**Activity:**
The task requires restating, word for word, the lines of the entries below from the one containing "[87,388,157,404] Version ->" through the final one, both included.

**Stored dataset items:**
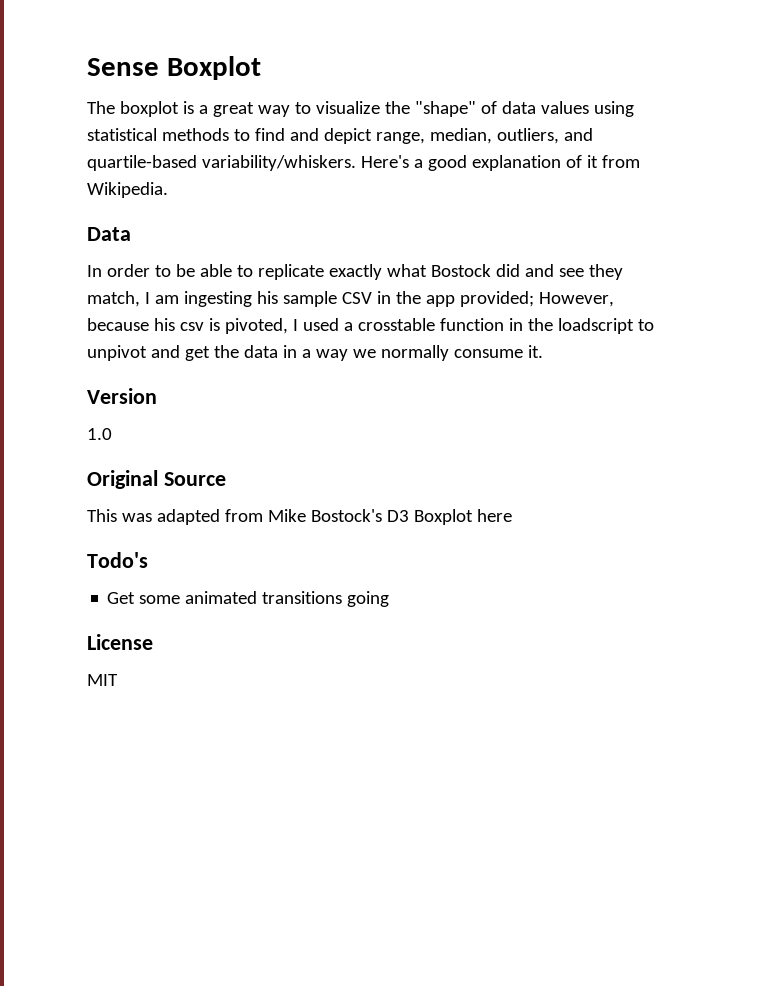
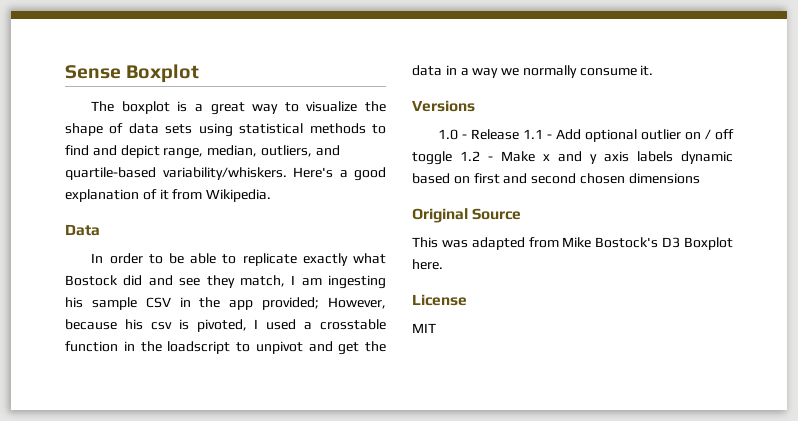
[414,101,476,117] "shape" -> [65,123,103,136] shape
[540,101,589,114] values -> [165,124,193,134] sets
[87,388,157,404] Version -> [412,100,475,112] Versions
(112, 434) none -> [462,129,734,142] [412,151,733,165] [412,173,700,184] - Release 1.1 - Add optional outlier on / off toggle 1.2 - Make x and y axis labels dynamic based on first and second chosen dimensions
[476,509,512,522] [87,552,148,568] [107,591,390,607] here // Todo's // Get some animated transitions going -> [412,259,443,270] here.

**Response:**
[87,388,157,404] Version -> [412,100,475,112] Versions
(112, 434) none -> [462,129,734,142] [412,151,733,165] [412,173,700,184] - Release 1.1 - Add optional outlier on / off toggle 1.2 - Make x and y axis labels dynamic based on first and second chosen dimensions
[476,509,512,522] [87,552,148,568] [107,591,390,607] here // Todo's // Get some animated transitions going -> [412,259,443,270] here.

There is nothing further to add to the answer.